Querida Santa Juana, 

¡No sabes la gran alegría que me supone poder comunicarme contigo, mi inspiración! Una mujer sensible a los desfavorecidos, moribundos, con una actitud solidaria de amor al hermano, siempre, incluso en tiempos de epidemia, que tuvo el valor y la fuerza suficientes para crear una orden religiosa que transformó la sociedad desde la educación a la mujer. Proyecto aún vigente.

Y en este momento de pandemia por covid-19, tu proyecto, nuestro proyecto de misión toma más fuerza, por lo que debo estar más atenta a la realidad que vivo, mi entorno, y aportar como seguidora de Cristo, mi trabajo, mi oración y mis esfuerzos encaminados hacia el débil.

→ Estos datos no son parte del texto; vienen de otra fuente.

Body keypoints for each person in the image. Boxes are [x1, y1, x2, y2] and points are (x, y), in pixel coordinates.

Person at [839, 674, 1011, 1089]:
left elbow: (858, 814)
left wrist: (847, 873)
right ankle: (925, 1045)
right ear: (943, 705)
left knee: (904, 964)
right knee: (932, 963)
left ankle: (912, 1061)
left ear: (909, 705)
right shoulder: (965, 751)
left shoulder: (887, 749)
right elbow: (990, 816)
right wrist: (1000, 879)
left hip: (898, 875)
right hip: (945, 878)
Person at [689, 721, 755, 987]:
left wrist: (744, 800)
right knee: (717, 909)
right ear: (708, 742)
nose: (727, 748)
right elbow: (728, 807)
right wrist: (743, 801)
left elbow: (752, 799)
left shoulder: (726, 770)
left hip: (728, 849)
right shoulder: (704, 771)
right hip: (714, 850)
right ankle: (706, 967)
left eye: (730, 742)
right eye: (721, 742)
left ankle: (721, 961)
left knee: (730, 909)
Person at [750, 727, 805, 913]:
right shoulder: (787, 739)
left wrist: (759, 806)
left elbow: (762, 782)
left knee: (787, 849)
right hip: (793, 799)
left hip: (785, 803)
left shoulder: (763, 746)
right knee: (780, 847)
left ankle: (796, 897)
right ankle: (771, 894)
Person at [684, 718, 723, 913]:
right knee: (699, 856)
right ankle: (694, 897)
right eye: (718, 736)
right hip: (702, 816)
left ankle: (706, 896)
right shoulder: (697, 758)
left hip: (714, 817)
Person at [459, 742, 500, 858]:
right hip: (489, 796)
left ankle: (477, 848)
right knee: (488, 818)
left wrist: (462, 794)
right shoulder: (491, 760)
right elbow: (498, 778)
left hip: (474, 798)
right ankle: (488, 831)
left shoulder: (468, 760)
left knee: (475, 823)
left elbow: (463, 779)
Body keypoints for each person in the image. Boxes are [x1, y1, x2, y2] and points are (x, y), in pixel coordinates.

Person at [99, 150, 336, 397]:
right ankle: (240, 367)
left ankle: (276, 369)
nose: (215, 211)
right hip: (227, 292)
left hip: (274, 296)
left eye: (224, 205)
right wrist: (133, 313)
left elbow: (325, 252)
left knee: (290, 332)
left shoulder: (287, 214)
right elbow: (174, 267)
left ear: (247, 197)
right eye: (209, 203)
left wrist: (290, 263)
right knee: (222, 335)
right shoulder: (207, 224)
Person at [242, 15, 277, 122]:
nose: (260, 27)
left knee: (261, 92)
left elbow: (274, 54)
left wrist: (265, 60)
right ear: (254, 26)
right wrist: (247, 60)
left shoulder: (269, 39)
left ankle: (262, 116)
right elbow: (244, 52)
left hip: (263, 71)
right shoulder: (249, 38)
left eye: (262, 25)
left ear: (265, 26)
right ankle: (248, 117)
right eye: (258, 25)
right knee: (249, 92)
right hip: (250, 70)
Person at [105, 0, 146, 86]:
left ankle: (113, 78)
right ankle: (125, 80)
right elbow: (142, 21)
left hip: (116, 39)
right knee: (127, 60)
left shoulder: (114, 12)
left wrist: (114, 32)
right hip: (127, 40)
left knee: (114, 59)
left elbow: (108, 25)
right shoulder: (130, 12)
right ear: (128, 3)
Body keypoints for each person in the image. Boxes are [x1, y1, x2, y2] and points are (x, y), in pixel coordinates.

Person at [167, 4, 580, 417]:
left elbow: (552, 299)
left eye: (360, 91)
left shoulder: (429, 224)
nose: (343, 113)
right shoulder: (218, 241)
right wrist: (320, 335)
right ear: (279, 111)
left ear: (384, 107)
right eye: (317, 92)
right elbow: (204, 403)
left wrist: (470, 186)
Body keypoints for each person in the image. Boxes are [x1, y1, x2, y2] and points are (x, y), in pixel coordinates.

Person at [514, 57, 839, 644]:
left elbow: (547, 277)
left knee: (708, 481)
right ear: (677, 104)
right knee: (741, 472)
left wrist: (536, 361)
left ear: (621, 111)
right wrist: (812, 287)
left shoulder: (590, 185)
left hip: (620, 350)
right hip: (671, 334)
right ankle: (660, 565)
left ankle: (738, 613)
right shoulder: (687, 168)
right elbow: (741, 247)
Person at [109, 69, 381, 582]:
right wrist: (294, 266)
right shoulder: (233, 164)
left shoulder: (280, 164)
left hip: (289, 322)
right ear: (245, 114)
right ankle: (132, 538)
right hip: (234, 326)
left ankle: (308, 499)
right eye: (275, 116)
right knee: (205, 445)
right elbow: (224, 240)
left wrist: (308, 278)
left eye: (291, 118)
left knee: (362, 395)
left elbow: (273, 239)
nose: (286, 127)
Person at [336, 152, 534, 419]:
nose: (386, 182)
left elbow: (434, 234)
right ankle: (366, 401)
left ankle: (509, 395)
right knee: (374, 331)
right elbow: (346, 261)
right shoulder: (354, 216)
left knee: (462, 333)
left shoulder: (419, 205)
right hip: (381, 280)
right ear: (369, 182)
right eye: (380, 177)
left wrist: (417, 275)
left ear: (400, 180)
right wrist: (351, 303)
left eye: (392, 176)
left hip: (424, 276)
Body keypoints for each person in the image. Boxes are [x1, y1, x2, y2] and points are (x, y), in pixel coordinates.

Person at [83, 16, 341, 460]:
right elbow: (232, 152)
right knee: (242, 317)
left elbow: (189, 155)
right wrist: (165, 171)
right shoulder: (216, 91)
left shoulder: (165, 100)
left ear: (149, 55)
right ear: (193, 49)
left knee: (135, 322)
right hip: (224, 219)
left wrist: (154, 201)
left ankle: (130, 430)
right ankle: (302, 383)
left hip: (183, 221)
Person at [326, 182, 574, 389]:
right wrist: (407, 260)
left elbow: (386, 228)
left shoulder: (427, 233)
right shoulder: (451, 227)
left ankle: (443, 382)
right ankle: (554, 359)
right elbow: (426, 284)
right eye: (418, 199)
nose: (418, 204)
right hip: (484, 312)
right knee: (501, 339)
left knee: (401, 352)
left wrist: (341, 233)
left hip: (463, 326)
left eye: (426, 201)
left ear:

Sin olvidarme de tus palabras: "llenad nuestro nombre¨, frase en la que aludes a la Santísima Virgen María para que sigamos files a la palabra de Dios, acojamos con alegría las decisiones del Padre y llevemos el mensaje de Jesús a nuestra familia, trabajo y entorno. 

Quiero ser fuerte como tú , Santa Juana, y así soltar lastre , dejarme llevar por el Espíritu, y que las manos de Dios me utilicen como su instrumento, y yo como oveja fiel no olvide nunca que tú habitas en el desfavorecido y es un honor ser servidora de Cristo.